### What is required
Copy the records below word for word, line by line. Leave the pictures out.

### Supplied material

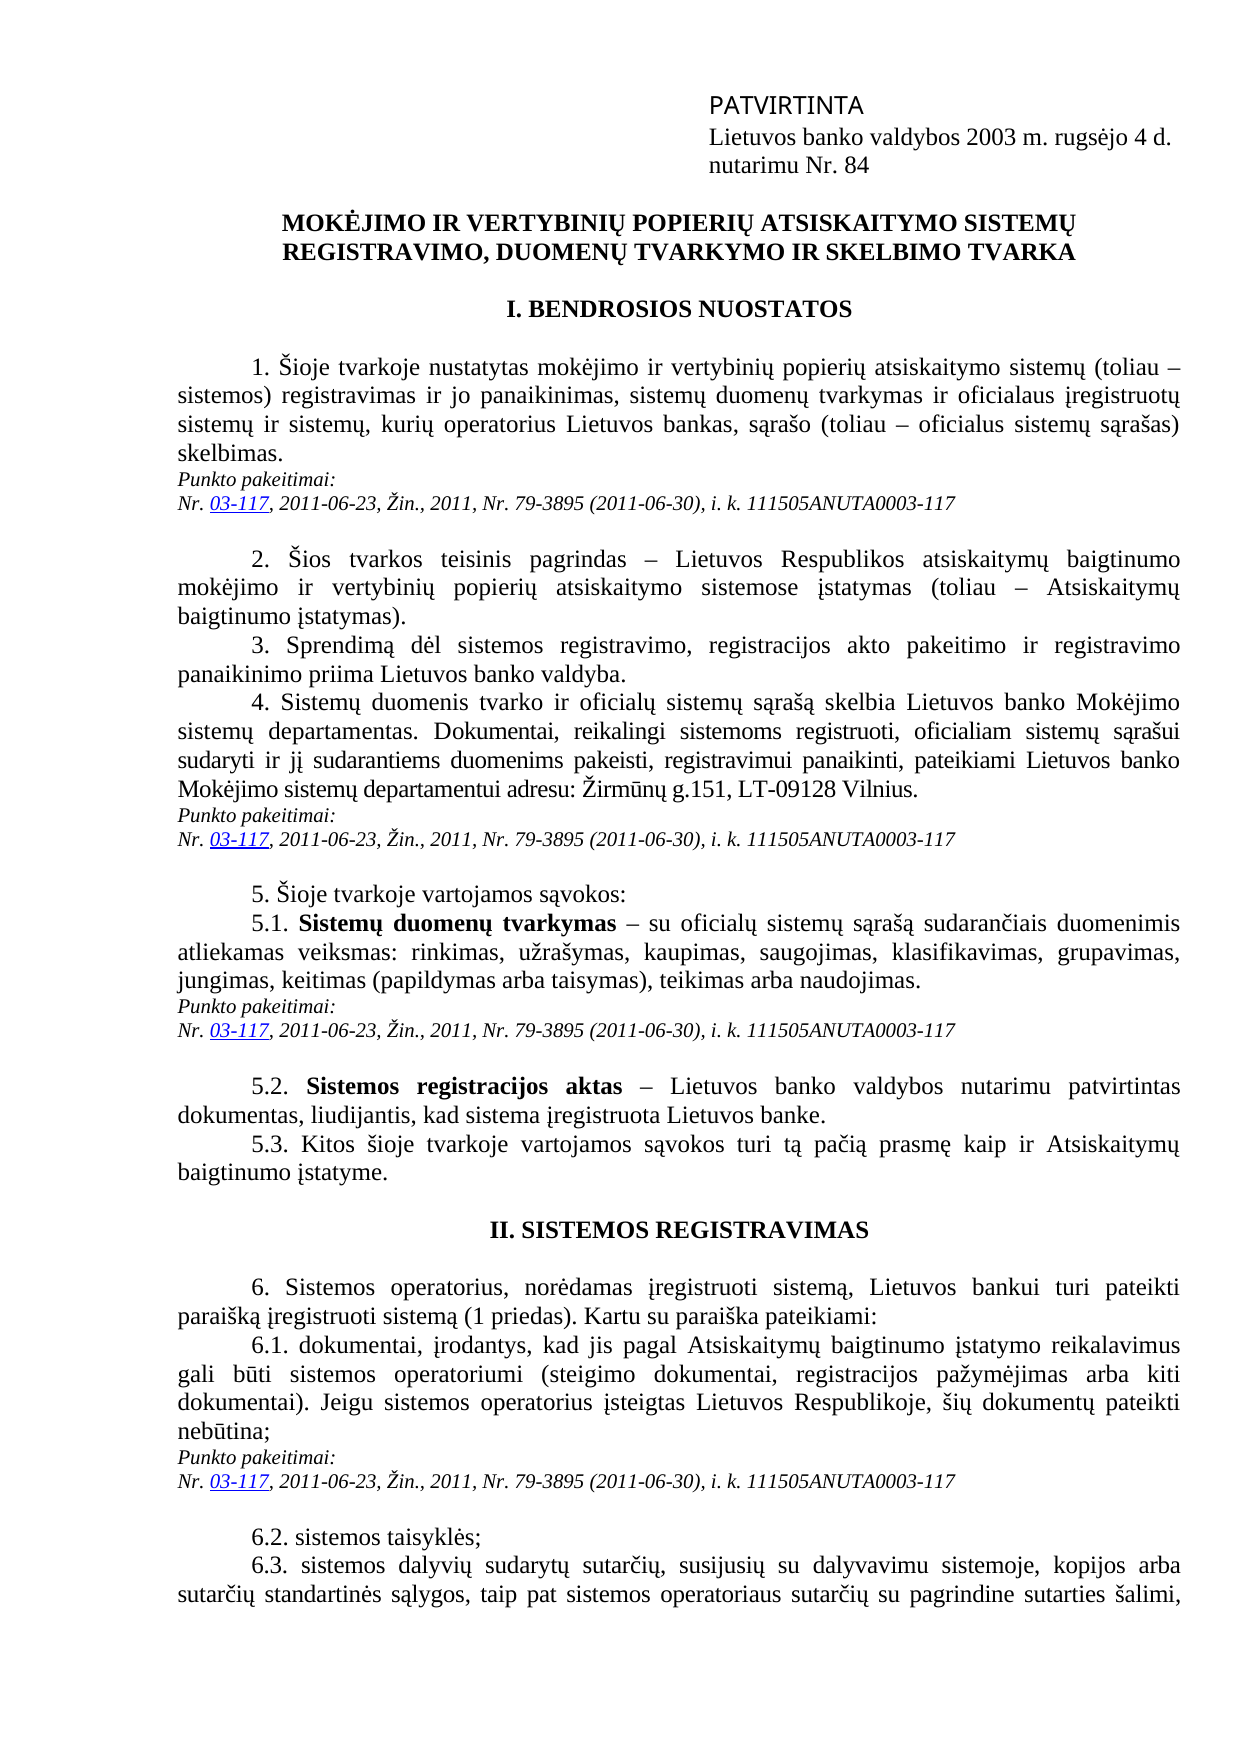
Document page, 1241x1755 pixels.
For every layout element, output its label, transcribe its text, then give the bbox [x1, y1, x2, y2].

text Punkto pakeitimai: [177, 994, 1181, 1018]
text 6. Sistemos operatorius, norėdamas įregistruoti sistemą, Lietuvos bankui turi pateikti paraišką įregistruoti sistemą (1 priedas). Kartu su paraiška pateikiami: [177, 1272, 1181, 1330]
text 5.2. Sistemos registracijos aktas – Lietuvos banko valdybos nutarimu patvirtintas dokumentas, liudijantis, kad sistema įregistruota Lietuvos banke. [177, 1071, 1181, 1129]
text Punkto pakeitimai: [177, 467, 1181, 491]
text Nr. 03-117, 2011-06-23, Žin., 2011, Nr. 79-3895 (2011-06-30), i. k. 111505ANUTA0003-117 [177, 491, 1181, 515]
text Nr. 03-117, 2011-06-23, Žin., 2011, Nr. 79-3895 (2011-06-30), i. k. 111505ANUTA0003-117 [177, 1469, 1181, 1493]
text 6.2. sistemos taisyklės; [177, 1522, 1181, 1551]
text 5. Šioje tvarkoje vartojamos sąvokos: [177, 879, 1181, 908]
text 3. Sprendimą dėl sistemos registravimo, registracijos akto pakeitimo ir registravimo panaikinimo priima Lietuvos banko valdyba. [177, 630, 1181, 687]
text Punkto pakeitimai: [177, 1445, 1181, 1469]
text 6.1. dokumentai, įrodantys, kad jis pagal Atsiskaitymų baigtinumo įstatymo reikalavimus gali būti sistemos operatoriumi (steigimo dokumentai, registracijos pažymėjimas arba kiti dokumentai). Jeigu sistemos operatorius įsteigtas Lietuvos Respublikoje, šių dokumentų pateikti nebūtina; [177, 1330, 1181, 1445]
text MOKĖJIMO IR VERTYBINIŲ POPIERIŲ ATSISKAITYMO SISTEMŲ REGISTRAVIMO, DUOMENŲ TVARKYMO IR SKELBIMO TVARKA [177, 208, 1181, 266]
text 6.3. sistemos dalyvių sudarytų sutarčių, susijusių su dalyvavimu sistemoje, kopijos arba sutarčių standartinės sąlygos, taip pat sistemos operatoriaus sutarčių su pagrindine sutarties šalimi, [177, 1551, 1181, 1608]
text Lietuvos banko valdybos 2003 m. rugsėjo 4 d. [177, 122, 1181, 151]
text II. SISTEMOS REGISTRAVIMAS [177, 1215, 1181, 1244]
text 1. Šioje tvarkoje nustatytas mokėjimo ir vertybinių popierių atsiskaitymo sistemų (toliau – sistemos) registravimas ir jo panaikinimas, sistemų duomenų tvarkymas ir oficialaus įregistruotų sistemų ir sistemų, kurių operatorius Lietuvos bankas, sąrašo (toliau – oficialus sistemų sąrašas) skelbimas. [177, 352, 1181, 467]
text 4. Sistemų duomenis tvarko ir oficialų sistemų sąrašą skelbia Lietuvos banko Mokėjimo sistemų departamentas. Dokumentai, reikalingi sistemoms registruoti, oficialiam sistemų sąrašui sudaryti ir jį sudarantiems duomenims pakeisti, registravimui panaikinti, pateikiami Lietuvos banko Mokėjimo sistemų departamentui adresu: Žirmūnų g.151, LT-09128 Vilnius. [177, 687, 1181, 802]
text 5.3. Kitos šioje tvarkoje vartojamos sąvokos turi tą pačią prasmę kaip ir Atsiskaitymų baigtinumo įstatyme. [177, 1129, 1181, 1186]
text PATVIRTINTA [177, 88, 1181, 122]
text Nr. 03-117, 2011-06-23, Žin., 2011, Nr. 79-3895 (2011-06-30), i. k. 111505ANUTA0003-117 [177, 827, 1181, 851]
text Punkto pakeitimai: [177, 802, 1181, 827]
text 2. Šios tvarkos teisinis pagrindas – Lietuvos Respublikos atsiskaitymų baigtinumo mokėjimo ir vertybinių popierių atsiskaitymo sistemose įstatymas (toliau – Atsiskaitymų baigtinumo įstatymas). [177, 544, 1181, 630]
text nutarimu Nr. 84 [177, 151, 1181, 179]
text I. BENDROSIOS NUOSTATOS [177, 294, 1181, 323]
text 5.1. Sistemų duomenų tvarkymas – su oficialų sistemų sąrašą sudarančiais duomenimis atliekamas veiksmas: rinkimas, užrašymas, kaupimas, saugojimas, klasifikavimas, grupavimas, jungimas, keitimas (papildymas arba taisymas), teikimas arba naudojimas. [177, 908, 1181, 994]
text Nr. 03-117, 2011-06-23, Žin., 2011, Nr. 79-3895 (2011-06-30), i. k. 111505ANUTA0003-117 [177, 1018, 1181, 1042]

### Completed task
Document page, 1241x1755 pixels.
For every layout element, output its label, transcribe its text, then give the bbox [x1, y1, x2, y2].

text Punkto pakeitimai: [177, 994, 1181, 1018]
text 6. Sistemos operatorius, norėdamas įregistruoti sistemą, Lietuvos bankui turi pateikti paraišką įregistruoti sistemą (1 priedas). Kartu su paraiška pateikiami: [177, 1272, 1181, 1330]
text 5.2. Sistemos registracijos aktas – Lietuvos banko valdybos nutarimu patvirtintas dokumentas, liudijantis, kad sistema įregistruota Lietuvos banke. [177, 1071, 1181, 1129]
text Punkto pakeitimai: [177, 467, 1181, 491]
text Nr. 03-117, 2011-06-23, Žin., 2011, Nr. 79-3895 (2011-06-30), i. k. 111505ANUTA0003-117 [177, 491, 1181, 515]
text Nr. 03-117, 2011-06-23, Žin., 2011, Nr. 79-3895 (2011-06-30), i. k. 111505ANUTA0003-117 [177, 1469, 1181, 1493]
text 6.2. sistemos taisyklės; [177, 1522, 1181, 1551]
text 5. Šioje tvarkoje vartojamos sąvokos: [177, 879, 1181, 908]
text 3. Sprendimą dėl sistemos registravimo, registracijos akto pakeitimo ir registravimo panaikinimo priima Lietuvos banko valdyba. [177, 630, 1181, 687]
text Punkto pakeitimai: [177, 1445, 1181, 1469]
text 6.1. dokumentai, įrodantys, kad jis pagal Atsiskaitymų baigtinumo įstatymo reikalavimus gali būti sistemos operatoriumi (steigimo dokumentai, registracijos pažymėjimas arba kiti dokumentai). Jeigu sistemos operatorius įsteigtas Lietuvos Respublikoje, šių dokumentų pateikti nebūtina; [177, 1330, 1181, 1445]
text MOKĖJIMO IR VERTYBINIŲ POPIERIŲ ATSISKAITYMO SISTEMŲ REGISTRAVIMO, DUOMENŲ TVARKYMO IR SKELBIMO TVARKA [177, 208, 1181, 266]
text 6.3. sistemos dalyvių sudarytų sutarčių, susijusių su dalyvavimu sistemoje, kopijos arba sutarčių standartinės sąlygos, taip pat sistemos operatoriaus sutarčių su pagrindine sutarties šalimi, [177, 1551, 1181, 1608]
text Lietuvos banko valdybos 2003 m. rugsėjo 4 d. [177, 122, 1181, 151]
text II. SISTEMOS REGISTRAVIMAS [177, 1215, 1181, 1244]
text 1. Šioje tvarkoje nustatytas mokėjimo ir vertybinių popierių atsiskaitymo sistemų (toliau – sistemos) registravimas ir jo panaikinimas, sistemų duomenų tvarkymas ir oficialaus įregistruotų sistemų ir sistemų, kurių operatorius Lietuvos bankas, sąrašo (toliau – oficialus sistemų sąrašas) skelbimas. [177, 352, 1181, 467]
text 4. Sistemų duomenis tvarko ir oficialų sistemų sąrašą skelbia Lietuvos banko Mokėjimo sistemų departamentas. Dokumentai, reikalingi sistemoms registruoti, oficialiam sistemų sąrašui sudaryti ir jį sudarantiems duomenims pakeisti, registravimui panaikinti, pateikiami Lietuvos banko Mokėjimo sistemų departamentui adresu: Žirmūnų g.151, LT-09128 Vilnius. [177, 687, 1181, 802]
text 5.3. Kitos šioje tvarkoje vartojamos sąvokos turi tą pačią prasmę kaip ir Atsiskaitymų baigtinumo įstatyme. [177, 1129, 1181, 1186]
text PATVIRTINTA [177, 88, 1181, 122]
text Nr. 03-117, 2011-06-23, Žin., 2011, Nr. 79-3895 (2011-06-30), i. k. 111505ANUTA0003-117 [177, 827, 1181, 851]
text Punkto pakeitimai: [177, 802, 1181, 827]
text 2. Šios tvarkos teisinis pagrindas – Lietuvos Respublikos atsiskaitymų baigtinumo mokėjimo ir vertybinių popierių atsiskaitymo sistemose įstatymas (toliau – Atsiskaitymų baigtinumo įstatymas). [177, 544, 1181, 630]
text nutarimu Nr. 84 [177, 151, 1181, 179]
text I. BENDROSIOS NUOSTATOS [177, 294, 1181, 323]
text 5.1. Sistemų duomenų tvarkymas – su oficialų sistemų sąrašą sudarančiais duomenimis atliekamas veiksmas: rinkimas, užrašymas, kaupimas, saugojimas, klasifikavimas, grupavimas, jungimas, keitimas (papildymas arba taisymas), teikimas arba naudojimas. [177, 908, 1181, 994]
text Nr. 03-117, 2011-06-23, Žin., 2011, Nr. 79-3895 (2011-06-30), i. k. 111505ANUTA0003-117 [177, 1018, 1181, 1042]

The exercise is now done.